The process of interpreting a statute, also known as "statutory construction," usually involves researching the Legislative History of the statute, which refers to the process of tracking the statute from proposal as a bill to signing of the legislation into law by the President and examining changes made by amendments, committee hearings, debates, etc. The Library of Congress has a detailed guide to performing Legislative History research for federal law.
Lexis-Nexis Academic Universe also provides access to Federal Statutes by citation or keyword searching. At the Lexis-Nexis Academic home page, click on the Search by Content Type drop-down in the upper right hand corner of the page. From there, click on the link for Federal Statutes and Regulations. Lexis-Nexis offers a detailed help section with help on topics ranging from browsing a source to constructing a search.
The long-term viability of a law is determined by whether it passes muster constitutionally. The GPO provides an electronic version of the 1992 & 2002 editions of The Constitution of the United States of America: Analysis and Interpretation, an analysis of cases decided by the Supreme Court of the United States.
All citations of the U.S. Constitution begin with U.S. Const., followed by the article, amendment, section, and/or clause numbers as relevant. The terms article, amendment, section, and clause are always abbreviated art., amend., §, and cl., respectively. Preamble is abbreviated pmbl. Article and amendment numbers are given in Roman numerals (I, II, III); section and clause numbers are given in Arabic numerals (1, 2, 3).
from: Bluebook Rule 11, which covers federal and state constitutions, per APA Style Blog 6/3/2010.
The Illinois General Assembly's web site provides access to the Illinois Constitution, the Illinois Compiled Statutes (ILCS), recently passed legislation that has not yet been added to the Compiled Statutes through the Public Acts, and proposed legislation (Bills and Resolutions), among other resources.
You might see citations to the Illinois Compiled Statutes that look like the examples below:
810 Ill. Comp. Stat. § 5/1-101 (2000)
chapter abbreviated source section year volume was published
810 ILCS 5/1-101 (2000)
Privately published, unofficial versions of the code, called the Illinois Compiled Statutes Annotated, are published by West and LexisNexis. These volumes include summaries of judicial opinions which interpret the code.
Note that some bills that were recently passed into law may not yet be included in the ILCS database, but they can be found on that site as Public Acts soon after they become law. The ILCS site also provides the text of bills that were passed into law during the course of previous General Assembies. The site also has a useful guide for understanding the organization of the Illinois Compiled Statutes. In general, the important thing to remember is that once you find the section of the ILCS you are looking for, you should search again for that section in the more recent Public Acts to see if it has recently been amended. For more in depth information on research the Legislative History of a state law, the Illinois General Assembly has a guide .

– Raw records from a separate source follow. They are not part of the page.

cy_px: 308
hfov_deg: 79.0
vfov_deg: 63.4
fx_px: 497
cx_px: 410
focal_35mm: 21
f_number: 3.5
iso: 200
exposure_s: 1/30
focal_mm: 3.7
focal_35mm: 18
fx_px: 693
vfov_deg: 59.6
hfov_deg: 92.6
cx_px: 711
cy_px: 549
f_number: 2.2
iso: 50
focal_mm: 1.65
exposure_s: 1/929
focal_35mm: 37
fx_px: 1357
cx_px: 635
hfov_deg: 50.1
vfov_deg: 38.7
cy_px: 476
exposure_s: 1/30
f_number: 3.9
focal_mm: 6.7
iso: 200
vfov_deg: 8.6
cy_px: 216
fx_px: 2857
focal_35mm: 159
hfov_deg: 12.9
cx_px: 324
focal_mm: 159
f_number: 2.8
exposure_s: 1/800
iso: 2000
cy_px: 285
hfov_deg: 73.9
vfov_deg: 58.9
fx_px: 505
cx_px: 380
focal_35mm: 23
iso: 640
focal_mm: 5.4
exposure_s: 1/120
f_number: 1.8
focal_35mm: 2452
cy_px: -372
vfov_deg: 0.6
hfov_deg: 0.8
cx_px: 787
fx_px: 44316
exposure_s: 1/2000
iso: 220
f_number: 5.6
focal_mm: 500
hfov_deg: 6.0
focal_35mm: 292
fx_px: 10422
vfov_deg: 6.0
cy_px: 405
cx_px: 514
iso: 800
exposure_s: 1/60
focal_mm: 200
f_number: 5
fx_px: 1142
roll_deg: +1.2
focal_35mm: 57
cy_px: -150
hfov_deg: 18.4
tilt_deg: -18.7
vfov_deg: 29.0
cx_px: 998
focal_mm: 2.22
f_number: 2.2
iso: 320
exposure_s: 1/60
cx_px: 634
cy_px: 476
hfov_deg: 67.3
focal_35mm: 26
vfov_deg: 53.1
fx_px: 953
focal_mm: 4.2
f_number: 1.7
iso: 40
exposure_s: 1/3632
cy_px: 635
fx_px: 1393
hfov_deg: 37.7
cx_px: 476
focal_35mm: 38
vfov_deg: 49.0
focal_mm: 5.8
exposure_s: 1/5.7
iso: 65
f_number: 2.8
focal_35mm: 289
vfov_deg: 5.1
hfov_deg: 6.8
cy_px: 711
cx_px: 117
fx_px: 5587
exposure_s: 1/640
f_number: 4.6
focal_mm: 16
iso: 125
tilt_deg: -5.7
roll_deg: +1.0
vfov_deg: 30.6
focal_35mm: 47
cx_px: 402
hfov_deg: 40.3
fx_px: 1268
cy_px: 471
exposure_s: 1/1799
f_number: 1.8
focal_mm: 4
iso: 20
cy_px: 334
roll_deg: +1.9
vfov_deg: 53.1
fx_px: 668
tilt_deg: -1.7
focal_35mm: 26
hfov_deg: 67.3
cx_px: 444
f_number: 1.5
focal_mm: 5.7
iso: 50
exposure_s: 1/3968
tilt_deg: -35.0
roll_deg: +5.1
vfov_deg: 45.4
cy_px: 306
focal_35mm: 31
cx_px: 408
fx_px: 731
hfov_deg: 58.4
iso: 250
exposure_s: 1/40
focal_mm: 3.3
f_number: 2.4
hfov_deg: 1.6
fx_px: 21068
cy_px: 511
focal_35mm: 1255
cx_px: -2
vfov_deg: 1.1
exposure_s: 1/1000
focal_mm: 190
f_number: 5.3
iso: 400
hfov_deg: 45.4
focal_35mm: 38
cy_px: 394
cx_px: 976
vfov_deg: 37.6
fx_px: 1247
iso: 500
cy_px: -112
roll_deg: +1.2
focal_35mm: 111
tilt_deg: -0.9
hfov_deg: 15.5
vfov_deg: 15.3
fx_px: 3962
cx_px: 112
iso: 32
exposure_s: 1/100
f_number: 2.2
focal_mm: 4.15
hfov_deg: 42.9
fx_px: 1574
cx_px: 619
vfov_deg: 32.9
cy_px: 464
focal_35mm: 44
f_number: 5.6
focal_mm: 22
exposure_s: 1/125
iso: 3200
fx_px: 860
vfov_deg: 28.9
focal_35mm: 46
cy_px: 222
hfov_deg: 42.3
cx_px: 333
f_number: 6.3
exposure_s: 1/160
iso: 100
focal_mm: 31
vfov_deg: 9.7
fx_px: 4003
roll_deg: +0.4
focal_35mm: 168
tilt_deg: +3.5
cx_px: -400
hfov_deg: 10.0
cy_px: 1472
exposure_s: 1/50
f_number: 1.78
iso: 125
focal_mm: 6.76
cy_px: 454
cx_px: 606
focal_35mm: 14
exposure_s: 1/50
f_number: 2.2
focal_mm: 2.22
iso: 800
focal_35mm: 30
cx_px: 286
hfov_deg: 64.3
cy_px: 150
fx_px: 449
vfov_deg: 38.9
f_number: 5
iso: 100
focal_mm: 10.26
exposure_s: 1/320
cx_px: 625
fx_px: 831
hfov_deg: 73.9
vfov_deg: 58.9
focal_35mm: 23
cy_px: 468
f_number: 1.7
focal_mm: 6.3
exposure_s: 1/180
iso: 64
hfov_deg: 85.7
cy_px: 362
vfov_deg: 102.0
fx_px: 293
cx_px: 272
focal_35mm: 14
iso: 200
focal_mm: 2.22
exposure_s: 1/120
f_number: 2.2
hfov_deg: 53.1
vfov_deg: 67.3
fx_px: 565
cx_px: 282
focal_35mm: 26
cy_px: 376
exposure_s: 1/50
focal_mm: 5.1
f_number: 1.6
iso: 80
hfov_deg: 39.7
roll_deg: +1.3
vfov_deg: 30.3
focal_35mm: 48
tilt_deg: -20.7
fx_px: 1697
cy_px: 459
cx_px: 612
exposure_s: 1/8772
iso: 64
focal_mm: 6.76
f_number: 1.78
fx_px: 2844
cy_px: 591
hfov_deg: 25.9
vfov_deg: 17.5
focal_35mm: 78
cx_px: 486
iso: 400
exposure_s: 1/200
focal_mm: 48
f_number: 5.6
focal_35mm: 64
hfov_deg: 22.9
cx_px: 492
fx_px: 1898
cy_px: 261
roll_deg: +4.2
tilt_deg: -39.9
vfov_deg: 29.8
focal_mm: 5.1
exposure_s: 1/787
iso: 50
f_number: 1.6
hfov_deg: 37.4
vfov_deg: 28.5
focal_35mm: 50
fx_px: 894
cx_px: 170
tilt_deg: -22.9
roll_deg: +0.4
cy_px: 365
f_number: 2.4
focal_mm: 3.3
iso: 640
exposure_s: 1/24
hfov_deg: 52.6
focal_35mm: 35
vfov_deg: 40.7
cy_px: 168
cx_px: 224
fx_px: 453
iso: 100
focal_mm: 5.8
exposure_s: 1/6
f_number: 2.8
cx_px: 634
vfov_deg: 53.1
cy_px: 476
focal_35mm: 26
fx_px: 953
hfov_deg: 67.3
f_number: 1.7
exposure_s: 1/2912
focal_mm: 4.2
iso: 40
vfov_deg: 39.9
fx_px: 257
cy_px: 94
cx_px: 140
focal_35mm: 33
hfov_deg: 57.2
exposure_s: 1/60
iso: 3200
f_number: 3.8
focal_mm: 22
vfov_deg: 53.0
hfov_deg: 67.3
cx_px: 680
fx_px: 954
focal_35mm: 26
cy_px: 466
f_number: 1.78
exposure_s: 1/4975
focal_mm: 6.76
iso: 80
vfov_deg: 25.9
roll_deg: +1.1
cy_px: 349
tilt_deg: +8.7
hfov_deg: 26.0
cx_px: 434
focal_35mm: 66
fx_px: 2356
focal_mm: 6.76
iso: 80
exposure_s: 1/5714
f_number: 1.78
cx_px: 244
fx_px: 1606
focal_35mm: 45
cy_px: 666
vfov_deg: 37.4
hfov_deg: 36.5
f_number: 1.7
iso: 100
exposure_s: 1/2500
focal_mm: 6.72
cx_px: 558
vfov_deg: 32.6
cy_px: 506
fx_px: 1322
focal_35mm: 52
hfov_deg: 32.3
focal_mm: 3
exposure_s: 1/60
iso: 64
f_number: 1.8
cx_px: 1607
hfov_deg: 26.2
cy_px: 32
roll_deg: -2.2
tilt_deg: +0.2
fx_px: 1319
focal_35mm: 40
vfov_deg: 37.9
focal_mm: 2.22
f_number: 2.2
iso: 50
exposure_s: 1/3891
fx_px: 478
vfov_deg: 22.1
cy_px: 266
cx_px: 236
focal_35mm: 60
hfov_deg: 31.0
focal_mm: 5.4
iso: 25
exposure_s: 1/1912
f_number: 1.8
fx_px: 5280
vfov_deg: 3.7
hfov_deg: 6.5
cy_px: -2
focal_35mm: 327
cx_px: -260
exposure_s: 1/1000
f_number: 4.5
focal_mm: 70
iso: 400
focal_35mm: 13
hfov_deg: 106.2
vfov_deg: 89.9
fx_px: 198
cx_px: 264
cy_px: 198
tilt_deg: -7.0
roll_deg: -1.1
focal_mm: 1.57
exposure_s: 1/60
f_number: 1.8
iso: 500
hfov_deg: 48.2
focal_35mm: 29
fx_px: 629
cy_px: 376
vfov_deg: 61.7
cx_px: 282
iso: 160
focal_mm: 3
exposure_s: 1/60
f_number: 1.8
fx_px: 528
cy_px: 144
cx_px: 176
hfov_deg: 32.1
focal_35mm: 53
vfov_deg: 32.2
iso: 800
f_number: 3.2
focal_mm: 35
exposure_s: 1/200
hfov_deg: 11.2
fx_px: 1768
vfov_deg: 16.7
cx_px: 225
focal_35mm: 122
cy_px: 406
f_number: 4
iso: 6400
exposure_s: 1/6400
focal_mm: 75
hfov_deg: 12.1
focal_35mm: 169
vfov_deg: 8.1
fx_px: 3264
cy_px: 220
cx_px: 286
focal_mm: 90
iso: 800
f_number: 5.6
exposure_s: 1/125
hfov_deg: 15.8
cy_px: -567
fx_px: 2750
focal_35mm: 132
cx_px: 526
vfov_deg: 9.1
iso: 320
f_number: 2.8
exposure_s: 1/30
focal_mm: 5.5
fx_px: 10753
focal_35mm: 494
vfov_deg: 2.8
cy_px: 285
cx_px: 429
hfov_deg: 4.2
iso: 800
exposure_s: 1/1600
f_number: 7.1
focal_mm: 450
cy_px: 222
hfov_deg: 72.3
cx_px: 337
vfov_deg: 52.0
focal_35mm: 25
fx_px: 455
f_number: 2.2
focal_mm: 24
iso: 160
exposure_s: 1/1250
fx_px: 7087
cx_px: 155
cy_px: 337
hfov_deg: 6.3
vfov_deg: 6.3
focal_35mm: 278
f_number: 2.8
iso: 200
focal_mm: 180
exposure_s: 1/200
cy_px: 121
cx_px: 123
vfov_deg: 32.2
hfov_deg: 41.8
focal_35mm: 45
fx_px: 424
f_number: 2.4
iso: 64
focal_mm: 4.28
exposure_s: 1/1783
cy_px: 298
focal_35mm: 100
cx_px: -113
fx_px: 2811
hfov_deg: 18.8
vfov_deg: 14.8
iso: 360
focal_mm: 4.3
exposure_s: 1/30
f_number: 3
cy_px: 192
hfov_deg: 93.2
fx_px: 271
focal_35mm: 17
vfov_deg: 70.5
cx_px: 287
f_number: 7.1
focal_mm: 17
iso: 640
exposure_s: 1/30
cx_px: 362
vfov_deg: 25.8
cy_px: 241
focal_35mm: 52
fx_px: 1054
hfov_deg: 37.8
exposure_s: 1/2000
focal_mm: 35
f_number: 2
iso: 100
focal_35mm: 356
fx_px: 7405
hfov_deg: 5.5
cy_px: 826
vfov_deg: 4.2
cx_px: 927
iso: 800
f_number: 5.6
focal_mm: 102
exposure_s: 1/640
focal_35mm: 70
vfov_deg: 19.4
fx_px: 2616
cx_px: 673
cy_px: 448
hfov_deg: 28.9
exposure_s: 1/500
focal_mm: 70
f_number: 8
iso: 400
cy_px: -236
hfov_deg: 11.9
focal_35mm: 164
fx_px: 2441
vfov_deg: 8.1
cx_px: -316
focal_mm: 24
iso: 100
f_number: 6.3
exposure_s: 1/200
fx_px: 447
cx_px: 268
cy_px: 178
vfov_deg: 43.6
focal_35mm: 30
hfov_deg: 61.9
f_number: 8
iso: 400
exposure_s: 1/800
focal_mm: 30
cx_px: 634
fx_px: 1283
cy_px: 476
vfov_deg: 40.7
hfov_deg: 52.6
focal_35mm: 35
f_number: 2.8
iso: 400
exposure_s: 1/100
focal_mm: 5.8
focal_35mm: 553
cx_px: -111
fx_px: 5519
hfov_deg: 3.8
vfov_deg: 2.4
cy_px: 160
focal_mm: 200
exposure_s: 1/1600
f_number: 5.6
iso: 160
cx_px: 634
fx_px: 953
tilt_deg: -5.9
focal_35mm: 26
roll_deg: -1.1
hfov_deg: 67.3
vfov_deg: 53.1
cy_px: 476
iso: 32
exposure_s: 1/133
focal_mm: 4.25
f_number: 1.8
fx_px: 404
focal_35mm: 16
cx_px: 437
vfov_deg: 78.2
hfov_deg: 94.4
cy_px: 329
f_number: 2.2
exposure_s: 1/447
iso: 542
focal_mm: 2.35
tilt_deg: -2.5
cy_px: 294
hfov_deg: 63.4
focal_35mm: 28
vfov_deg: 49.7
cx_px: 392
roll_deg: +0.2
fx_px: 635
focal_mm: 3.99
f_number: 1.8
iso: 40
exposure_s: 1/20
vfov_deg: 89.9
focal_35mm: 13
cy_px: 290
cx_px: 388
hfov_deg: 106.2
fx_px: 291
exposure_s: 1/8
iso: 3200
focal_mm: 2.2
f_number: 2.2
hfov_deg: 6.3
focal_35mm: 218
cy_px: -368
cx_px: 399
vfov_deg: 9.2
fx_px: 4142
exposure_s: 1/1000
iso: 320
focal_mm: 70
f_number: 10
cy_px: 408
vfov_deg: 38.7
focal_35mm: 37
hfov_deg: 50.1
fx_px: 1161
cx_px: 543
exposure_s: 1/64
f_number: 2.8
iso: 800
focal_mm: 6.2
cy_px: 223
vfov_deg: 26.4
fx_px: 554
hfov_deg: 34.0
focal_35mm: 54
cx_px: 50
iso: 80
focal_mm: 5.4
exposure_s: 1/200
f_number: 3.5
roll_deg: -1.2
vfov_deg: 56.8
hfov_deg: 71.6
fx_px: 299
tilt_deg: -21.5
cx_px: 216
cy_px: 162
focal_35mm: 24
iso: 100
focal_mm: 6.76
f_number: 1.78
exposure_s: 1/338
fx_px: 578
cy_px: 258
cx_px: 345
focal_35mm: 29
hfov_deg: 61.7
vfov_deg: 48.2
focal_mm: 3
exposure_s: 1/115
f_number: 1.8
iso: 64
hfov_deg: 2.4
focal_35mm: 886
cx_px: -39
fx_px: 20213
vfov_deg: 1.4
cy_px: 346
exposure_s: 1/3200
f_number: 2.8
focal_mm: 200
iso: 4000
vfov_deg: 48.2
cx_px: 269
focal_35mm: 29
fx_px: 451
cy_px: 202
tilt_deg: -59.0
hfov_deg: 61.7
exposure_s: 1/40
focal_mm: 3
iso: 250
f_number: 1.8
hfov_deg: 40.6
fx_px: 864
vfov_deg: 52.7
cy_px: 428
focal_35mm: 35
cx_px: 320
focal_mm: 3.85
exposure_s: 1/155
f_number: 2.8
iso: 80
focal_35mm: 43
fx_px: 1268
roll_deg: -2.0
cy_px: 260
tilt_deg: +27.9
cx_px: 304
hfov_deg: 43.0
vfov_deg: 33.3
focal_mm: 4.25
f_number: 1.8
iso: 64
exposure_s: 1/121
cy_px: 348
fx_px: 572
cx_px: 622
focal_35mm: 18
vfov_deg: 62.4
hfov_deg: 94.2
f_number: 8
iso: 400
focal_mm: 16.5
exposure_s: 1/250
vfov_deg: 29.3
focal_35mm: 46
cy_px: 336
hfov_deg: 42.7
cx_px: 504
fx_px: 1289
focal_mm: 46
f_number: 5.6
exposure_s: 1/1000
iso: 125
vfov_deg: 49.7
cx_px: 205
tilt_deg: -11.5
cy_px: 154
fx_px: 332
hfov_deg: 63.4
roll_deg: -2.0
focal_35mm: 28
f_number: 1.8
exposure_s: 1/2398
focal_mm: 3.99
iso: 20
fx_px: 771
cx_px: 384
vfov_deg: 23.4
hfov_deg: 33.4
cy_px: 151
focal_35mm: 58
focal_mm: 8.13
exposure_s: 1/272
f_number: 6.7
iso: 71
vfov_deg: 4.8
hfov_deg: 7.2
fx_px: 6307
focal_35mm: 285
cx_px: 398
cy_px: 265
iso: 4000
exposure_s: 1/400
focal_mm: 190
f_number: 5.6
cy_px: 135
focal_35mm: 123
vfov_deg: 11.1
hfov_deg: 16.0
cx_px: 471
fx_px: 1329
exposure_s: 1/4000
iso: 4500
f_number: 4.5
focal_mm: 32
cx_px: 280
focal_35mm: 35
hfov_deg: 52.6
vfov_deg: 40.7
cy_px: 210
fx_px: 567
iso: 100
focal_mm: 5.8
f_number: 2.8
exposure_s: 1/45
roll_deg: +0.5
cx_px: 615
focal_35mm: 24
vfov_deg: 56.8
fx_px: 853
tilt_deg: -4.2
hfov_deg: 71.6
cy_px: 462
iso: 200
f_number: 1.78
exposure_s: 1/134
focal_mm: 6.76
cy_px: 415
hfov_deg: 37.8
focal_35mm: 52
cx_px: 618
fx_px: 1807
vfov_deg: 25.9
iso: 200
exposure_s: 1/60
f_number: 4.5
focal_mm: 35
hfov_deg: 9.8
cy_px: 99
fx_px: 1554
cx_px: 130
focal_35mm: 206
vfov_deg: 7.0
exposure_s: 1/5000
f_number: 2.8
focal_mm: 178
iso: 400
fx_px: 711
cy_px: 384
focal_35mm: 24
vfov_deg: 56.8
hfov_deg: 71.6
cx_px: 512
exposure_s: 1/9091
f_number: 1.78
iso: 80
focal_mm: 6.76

Citations to public laws of Illinois look like this:
Public Act 096-0001
This indicates the first law passed by the 96th Illinois General Assembly.
The process of interpreting a statute, also known as "statutory construction," usually involves researching the Legislative History of the statute, which refers to the process of tracking the statute from proposal as a bill to signing of the legislation into law by the Governor and examining changes made by amendments, committee hearings, debates, etc. The Illinois General Assembly's Researching Legislative History provides an in depth guide to finding these documents.
Lexis-Nexis Academic Universe also provides access Illinois State Statutes by citation or keyword searching. At the Lexis-Nexis Academic home page, click on the US Legal tab in the upper left hand corner of the page. From there, click on the linnk for State Statutes, Codes & Regulations from the list of links on the left side of the page. Lexis-Nexis offers a detailed help section here with help on topics ranging from browsing a source to constructing a search.